**GIVEN TEXT:**
Dailydave mailing list archives

Re: Octave


From: George Capehart <capegeo () opengroup org>
Date: Tue, 16 May 2006 16:53:45 -0400

Dave Aitel wrote:

<snip>

Apologies in advance for pulling the topic away from OCTAVE specifically
to problems with risk assessments and the risk management process in
general . . .


"""
There are many approaches for evaluating information security risk. At
the heart of any approach is an assessment, or evaluation. This slide
defines two common approaches: a tool-based analysis and
workshop-based analysis.
The tool-based analysis normally requires someone to input information
about the organization?s assets, threats, and infrastructure
characteristics into a software-based analysis tool. The tool takes
the information and performs a risk analysis, often based on
proprietary mathematical algorithms. There are usually no restrictions
on who enters the information into the process (often it is a small
group of people) or on how they collect the required information. The
interaction and number of people required by this type of analysis is
small.This approach can be quick (after the initial information is
entered into the tool), but it relies on only a few perspectives. The
organization is also placing trust in proprietary analysis algorithms
that might not be well understood by the organization?s personnel.

Nor is it very likely that the tool even uses the appropriate metrics or
is even sensitive to the appropriate dimensions.  The first phase of a
true risk assessment should be to identify the aspects of the entity
that need to be protected, and then understand the threats to those
aspects and the vulnerabilities to those threats.  Any third-party
cookbook tool will cover the "common" cases, but will miss the
idiosyncratic cases . . . which are frequently aspects that are
strategic differentiators . . . and therefore the ones that need
protecting the most.

A workshop-based analysis requires the participation of many people to
build an understanding of assets, threats, and characteristics of the
infrastructure. A small group of people (an analysis team) leads the
process and gathers information using interviews or workshops. The
analysis team reviews and analyzes the information that has been
gathered and creates mitigation plans. Decision-support tools can be
used to assist the analysis team, but the analysis team is responsible
for making all decisions. This approach involves many staff members in
the organization and can be time intensive. However, the people in the
organization make the decisions and understand why the decisions have
been made.
OCTAVE is a workshop-based approach.
"""

We did a number of these at @stake, and I personally didn't find them
to be of value. Workshops have a number of built in problems:
o People lie to you. Often, people won't know the answers at all, but
will still pretend to to look good. In many cases you will get
conflicting information simply because people don't really know what
they're talking about. You can spend forever tracking down the truth
here. What this means is that at the end of the process you don't have
hard evidence and you don't know how reliable your results are.

**RECORD SET:**
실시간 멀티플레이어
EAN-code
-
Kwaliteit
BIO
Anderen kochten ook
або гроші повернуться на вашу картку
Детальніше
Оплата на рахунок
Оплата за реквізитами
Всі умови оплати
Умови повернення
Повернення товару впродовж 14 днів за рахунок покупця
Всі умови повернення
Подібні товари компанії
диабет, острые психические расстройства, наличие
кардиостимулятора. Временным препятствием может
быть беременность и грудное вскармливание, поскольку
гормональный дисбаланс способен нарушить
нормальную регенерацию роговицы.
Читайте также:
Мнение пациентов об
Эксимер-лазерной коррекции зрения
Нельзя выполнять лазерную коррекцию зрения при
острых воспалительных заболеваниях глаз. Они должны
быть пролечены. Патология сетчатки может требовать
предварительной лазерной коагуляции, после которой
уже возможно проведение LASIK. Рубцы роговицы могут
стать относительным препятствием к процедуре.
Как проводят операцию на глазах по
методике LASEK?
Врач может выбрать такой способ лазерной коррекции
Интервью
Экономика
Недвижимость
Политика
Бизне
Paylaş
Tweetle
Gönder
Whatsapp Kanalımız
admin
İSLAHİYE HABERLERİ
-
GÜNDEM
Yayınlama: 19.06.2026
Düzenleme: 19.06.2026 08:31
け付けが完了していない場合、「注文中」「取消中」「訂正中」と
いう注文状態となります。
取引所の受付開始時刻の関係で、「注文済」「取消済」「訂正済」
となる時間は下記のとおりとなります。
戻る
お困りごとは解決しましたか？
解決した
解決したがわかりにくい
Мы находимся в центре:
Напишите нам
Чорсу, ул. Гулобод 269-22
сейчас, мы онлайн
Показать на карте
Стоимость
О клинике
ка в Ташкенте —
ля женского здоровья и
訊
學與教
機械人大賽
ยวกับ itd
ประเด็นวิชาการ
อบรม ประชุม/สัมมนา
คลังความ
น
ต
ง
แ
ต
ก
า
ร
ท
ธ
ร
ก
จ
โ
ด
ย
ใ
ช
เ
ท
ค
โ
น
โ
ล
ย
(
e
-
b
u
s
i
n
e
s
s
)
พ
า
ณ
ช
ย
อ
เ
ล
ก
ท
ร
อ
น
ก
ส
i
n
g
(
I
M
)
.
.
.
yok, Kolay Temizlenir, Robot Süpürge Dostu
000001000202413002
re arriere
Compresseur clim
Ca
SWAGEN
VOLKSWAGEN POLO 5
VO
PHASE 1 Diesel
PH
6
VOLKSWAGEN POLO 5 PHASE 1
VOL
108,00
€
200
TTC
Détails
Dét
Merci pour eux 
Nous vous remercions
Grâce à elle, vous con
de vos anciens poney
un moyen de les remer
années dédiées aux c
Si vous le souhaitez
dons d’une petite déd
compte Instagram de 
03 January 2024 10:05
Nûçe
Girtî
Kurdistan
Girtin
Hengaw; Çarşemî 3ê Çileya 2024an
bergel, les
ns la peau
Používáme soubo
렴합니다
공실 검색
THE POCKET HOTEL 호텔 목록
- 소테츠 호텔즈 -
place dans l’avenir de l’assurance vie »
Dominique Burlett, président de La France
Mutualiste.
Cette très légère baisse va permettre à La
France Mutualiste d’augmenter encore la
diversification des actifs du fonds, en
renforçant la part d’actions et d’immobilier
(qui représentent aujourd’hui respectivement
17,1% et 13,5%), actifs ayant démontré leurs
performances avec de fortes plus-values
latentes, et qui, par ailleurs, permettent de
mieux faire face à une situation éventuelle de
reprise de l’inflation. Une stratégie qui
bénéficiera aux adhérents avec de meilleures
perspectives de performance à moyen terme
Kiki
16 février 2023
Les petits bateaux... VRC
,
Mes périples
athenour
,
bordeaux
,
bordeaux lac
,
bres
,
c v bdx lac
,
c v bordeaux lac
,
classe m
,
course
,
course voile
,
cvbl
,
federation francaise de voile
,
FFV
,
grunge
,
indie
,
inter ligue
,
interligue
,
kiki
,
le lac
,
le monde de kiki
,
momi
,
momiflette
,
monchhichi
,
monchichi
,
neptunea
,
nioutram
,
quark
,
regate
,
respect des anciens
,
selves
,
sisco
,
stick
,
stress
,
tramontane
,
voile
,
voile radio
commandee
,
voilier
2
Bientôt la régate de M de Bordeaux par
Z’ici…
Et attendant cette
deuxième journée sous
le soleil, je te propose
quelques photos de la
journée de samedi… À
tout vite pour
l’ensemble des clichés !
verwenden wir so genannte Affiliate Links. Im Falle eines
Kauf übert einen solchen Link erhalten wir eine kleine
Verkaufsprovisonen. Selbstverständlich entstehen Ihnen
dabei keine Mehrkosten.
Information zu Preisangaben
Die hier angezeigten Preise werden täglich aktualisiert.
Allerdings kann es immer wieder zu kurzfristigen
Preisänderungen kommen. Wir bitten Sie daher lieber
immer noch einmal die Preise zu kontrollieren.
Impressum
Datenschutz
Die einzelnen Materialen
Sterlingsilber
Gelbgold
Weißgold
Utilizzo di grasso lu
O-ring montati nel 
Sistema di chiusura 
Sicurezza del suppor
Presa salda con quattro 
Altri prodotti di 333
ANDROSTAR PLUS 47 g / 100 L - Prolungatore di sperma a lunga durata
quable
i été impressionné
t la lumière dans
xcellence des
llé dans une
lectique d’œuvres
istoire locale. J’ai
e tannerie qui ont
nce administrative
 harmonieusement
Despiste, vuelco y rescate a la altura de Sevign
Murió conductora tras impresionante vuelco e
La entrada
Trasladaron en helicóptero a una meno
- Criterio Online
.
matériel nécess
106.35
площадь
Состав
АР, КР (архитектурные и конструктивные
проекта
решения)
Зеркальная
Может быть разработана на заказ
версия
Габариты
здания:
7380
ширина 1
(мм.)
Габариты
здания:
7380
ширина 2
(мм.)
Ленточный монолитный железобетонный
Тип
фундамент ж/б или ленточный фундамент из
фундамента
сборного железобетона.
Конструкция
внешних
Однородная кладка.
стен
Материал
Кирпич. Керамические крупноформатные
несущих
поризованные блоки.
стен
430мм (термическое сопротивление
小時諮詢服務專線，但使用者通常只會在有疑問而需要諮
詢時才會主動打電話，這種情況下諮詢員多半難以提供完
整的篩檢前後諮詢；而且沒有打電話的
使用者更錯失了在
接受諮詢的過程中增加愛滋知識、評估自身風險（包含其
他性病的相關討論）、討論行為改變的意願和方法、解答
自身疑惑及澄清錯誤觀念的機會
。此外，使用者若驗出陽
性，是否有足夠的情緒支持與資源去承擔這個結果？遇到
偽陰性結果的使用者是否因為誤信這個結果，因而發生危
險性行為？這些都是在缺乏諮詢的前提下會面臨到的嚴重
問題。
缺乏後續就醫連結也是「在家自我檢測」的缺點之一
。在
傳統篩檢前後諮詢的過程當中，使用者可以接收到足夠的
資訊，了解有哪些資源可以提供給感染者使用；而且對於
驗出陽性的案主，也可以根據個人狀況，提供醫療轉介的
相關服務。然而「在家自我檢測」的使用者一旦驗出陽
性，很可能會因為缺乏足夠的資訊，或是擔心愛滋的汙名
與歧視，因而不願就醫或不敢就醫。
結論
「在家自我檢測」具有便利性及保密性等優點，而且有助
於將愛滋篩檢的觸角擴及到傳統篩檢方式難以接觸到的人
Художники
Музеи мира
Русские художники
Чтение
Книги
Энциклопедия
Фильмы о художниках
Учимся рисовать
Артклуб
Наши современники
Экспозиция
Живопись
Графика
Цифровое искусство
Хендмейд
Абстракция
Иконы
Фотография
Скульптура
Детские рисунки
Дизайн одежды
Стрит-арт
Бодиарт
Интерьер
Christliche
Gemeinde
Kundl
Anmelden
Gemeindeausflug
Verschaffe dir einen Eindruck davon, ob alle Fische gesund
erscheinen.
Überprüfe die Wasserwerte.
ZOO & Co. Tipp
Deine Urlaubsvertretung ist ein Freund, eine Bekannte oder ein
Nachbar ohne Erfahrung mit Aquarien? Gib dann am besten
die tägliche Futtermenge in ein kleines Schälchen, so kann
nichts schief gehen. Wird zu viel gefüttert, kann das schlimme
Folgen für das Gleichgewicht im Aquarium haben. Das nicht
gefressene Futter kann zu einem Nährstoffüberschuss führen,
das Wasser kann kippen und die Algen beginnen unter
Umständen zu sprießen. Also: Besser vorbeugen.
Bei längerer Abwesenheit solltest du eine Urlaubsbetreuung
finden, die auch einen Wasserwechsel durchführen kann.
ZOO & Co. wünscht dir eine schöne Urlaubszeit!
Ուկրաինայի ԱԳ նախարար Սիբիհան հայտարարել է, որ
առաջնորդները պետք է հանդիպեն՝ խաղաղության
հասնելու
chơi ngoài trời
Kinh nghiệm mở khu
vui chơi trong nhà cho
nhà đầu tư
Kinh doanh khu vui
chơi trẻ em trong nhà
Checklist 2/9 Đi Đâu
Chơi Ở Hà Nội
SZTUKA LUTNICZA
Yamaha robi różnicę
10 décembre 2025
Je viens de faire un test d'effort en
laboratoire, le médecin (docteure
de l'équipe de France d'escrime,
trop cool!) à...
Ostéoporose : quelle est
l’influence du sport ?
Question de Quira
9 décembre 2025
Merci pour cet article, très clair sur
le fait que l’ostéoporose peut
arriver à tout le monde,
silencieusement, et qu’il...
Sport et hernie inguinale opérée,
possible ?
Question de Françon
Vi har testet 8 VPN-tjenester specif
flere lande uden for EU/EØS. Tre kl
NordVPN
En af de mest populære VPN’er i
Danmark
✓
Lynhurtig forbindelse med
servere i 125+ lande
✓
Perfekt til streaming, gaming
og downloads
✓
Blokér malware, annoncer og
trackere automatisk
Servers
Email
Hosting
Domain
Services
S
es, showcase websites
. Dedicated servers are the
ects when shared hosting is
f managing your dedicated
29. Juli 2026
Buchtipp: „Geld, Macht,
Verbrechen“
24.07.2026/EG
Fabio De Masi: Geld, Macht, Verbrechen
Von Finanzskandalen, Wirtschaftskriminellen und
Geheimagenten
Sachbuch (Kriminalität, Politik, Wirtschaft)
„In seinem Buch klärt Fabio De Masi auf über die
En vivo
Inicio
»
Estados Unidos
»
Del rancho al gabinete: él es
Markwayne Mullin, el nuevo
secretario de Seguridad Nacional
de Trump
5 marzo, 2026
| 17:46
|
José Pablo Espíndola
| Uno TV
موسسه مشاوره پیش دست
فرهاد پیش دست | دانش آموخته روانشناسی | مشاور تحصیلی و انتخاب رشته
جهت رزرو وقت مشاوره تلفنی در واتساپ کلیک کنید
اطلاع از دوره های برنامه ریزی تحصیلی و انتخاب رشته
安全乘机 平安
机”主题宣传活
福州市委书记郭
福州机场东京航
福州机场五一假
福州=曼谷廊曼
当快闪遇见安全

**TASKS TO PERFORM:**
• 1. From the post on risk assessment, output the stretch from "Apologies in advance" through "general . . .".
• 2. Answer these questions from the post on risk assessment.
(a) What type of approach is OCTAVE?
(b) In a workshop-based analysis, who is responsible for making all decisions?
(c) Where did the person replying carry out a number of these workshops?

**ANSWERS TO EACH TASK:**
• 1.
Apologies in advance for pulling the topic away from OCTAVE specifically
to problems with risk assessments and the risk management process in
general . . .

• 2.
(a) A workshop-based approach.
(b) The analysis team.
(c) At @stake.